Buying in downtown London is dominated by foreign buyers even more than New York City! Foreign buyers are at 70% in New York, compared to 50% in Manhattan. What happens when these uber-rich start selling? They are the “smart money” after all.
This top 1% group of multi-millionaires and billionaires feels that such major cities are the safest place to park large amounts of money. What happens when they begin to lose faith, as it’s beginning to happen in Shanghai, Shenzhen and Beijing?
According to CoreLogic, we just saw the highest number of $1 million plus mortgages issued in the U.S. — 15,000 in the second quarter alone. As with the U.S. economy, the generals are advancing at light speed while the troops are stalling or falling back.
According to the S&P/Case-Shiller 20-City Home Price Index, prices were up 9.3% from May 2013 to May 2014. For the top 1%, sales of homes $1 million plus have been up 8.5% since a year ago and prices are up 5.2%. Homes under $100,000 are down 12%. The rest in the middle are down 2% on average. One percent are still booming while the 99% are sucking wind.
Home ownership in August sank to the lowest level since mid-1995, down to 64.7% from an all-time high of 69.2% in June of 2004. That means 4.5% of households have lost or given up their homes.
Mortgage applications are also at the lowest levels in decades as first-time buyers are too scared or credit-poor to buy.
Demographic trends say they should be buying more aggressively by now, but they aren’t, even with extremely low mortgage rates.
Some of the very rich are borrowing more strategically now. They can get very low mortgage rates and not have to dip into their very lucrative stock portfolios and miss the high gains of the past five years.
This is exactly what artificially low interest rates from central bank policies create: greater speculation and bubbles that ultimately have to burst simply of their own extremes.

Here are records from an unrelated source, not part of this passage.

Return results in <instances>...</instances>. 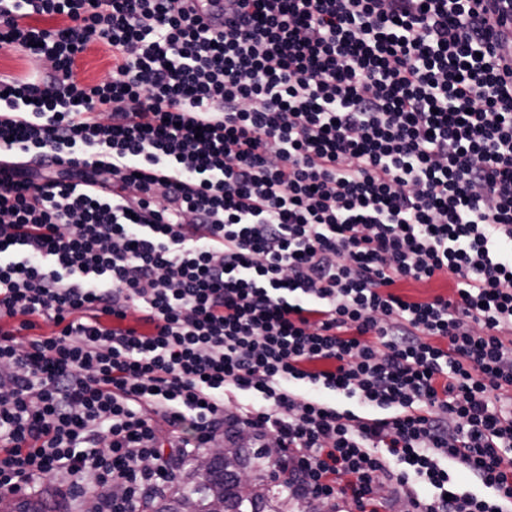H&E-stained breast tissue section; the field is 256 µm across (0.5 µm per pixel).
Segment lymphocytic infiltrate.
<instances>
[{
  "label": "lymphocytic infiltrate",
  "mask_w": 512,
  "mask_h": 512,
  "mask_svg": "<svg viewBox=\"0 0 512 512\" xmlns=\"http://www.w3.org/2000/svg\"><path fill=\"white\" fill-rule=\"evenodd\" d=\"M193 2L0 0L51 63L0 81V492L145 512L245 434L330 512H512L497 0ZM111 73V53L103 47L93 46L79 61L78 74L86 83L99 82ZM452 288H455L454 281L443 277L431 282H403L397 291L409 297L424 299L436 294L452 295Z\"/></svg>",
  "instance_id": "1"
}]
</instances>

There isn’t an economic crisis or major slowdown in the U.K. or the U.S… yet. Home prices are slowing or falling because they’re getting too expensive, even with the constant decline in mortgage rates this year. In China, the greatest global real estate bubble in modern history is showing signs of cracking as we have been forecasting.
Home prices have been down for three straight months and 64 out of 70 cities have reported average losses of 0.9% this past July. Beijing was down 1.0%, Shanghai dropped 1.2% and Guangzhou 1.3%, with the worst two cities down 2.4%.
You should have a copy of my book, The Demographic Cliff somewhere on your desk. On page 146, I identify 10 summary principles of bubble booms. Let’s review Principles #3 to #6:
#3. Bubbles always burst; there are no exceptions.
#4. The greater the bubble, the greater the burst.
#5. Bubbles tend to go back to where they started or a bit lower.
#6. Financial bubbles tend to get more extreme over time as credit availability to fuel them expands as our incomes and wealth expand.
If the real estate bubble goes back to where it started in January of 2000 or a bit lower, the U.S. will experience a 40% decline or more from here, and London will see 60% or more. Ouch! I think even demographically-favored Australia will see 30% plus declines in cities like Sydney and Melbourne.
Earlier this week, I showed how the capitulation of bears in the stock market was right in line with principles #7 and #8.
Review these 10 Principles of Bubbles once a week or so to keep your objectivity and sanity in this insane economy.
Just as most investors gain more confidence in the stock and real estate rallies — recognize the bubbles for what they are and make the “smart money” moves sooner rather than later. Sell now or as soon as possible, especially in real estate, as it can get very illiquid fast when people realize that another crash is beginning.